▸ DOCUMENT
◇ ◇ ◇ ◇ ◇ ◇ ◇

Beyond the Founders is a tour de force on behalf of a specific historiographical claim: the politics of the early American republic was shaped by the activities and ideas of both elite and ordinary persons from all backgrounds, often through processes of contestation and accommodation. There is a difference, the authors make clear, between saying that politics is everywhere and that everything is politics. They draw a line between the contemporary claim that “the personal is the political” in order to focus on those activities that were intended to affect how Americans influenced and made political decisions. In the early republic, the sites of political activity were diverse and, perhaps more than one would expect, egalitarian. These authors argue for the centrality of politics broadly defined to understanding the postrevolutionary and early national eras. 

Judging from the essays in this collection, the state of early American political history is strong. Political historians have lamented the death of political history since the 1960s and 1970s onslaught of social and cultural historians. In a 1999 article, Joel H. Silbey blamed social and cultural history for marginalizing political history. Joseph Ellis, in Founding Brothers (New York, 2000), posed a stark choice between social history without politics or politics without social history. It may come as a surprise, then, that the vitality of political history has been made possible thanks in large part to methodological and normative questions asked by social and cultural historians.  Beyond the Founders disproves Ellis’s contention that social-cultural history and political history are opposed to each other. Instead, the authors argue for an approach that draws on the strengths of both. They expand our definition of the political into topics that had once been the preserve of social and cultural historians, including public events and festivals, material culture, private spaces, and marginalized groups such as laborers, women, and African Americans.

◇ ◇ ◇ ◇ ◇ ◇ ◇

▸ SET TASK
Copy the stretch of the Beyond the Founders passage from "Beyond the Founders is" through "early national eras.", switching "egalitarian" to "democratic".

◇ ◇ ◇ ◇ ◇ ◇ ◇

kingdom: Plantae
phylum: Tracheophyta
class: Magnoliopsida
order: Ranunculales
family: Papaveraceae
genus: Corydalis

◇ ◇ ◇ ◇ ◇ ◇ ◇

▸ CORRECT RESPONSE
Beyond the Founders is a tour de force on behalf of a specific historiographical claim: the politics of the early American republic was shaped by the activities and ideas of both elite and ordinary persons from all backgrounds, often through processes of contestation and accommodation. There is a difference, the authors make clear, between saying that politics is everywhere and that everything is politics. They draw a line between the contemporary claim that “the personal is the political” in order to focus on those activities that were intended to affect how Americans influenced and made political decisions. In the early republic, the sites of political activity were diverse and, perhaps more than one would expect, democratic. These authors argue for the centrality of politics broadly defined to understanding the postrevolutionary and early national eras.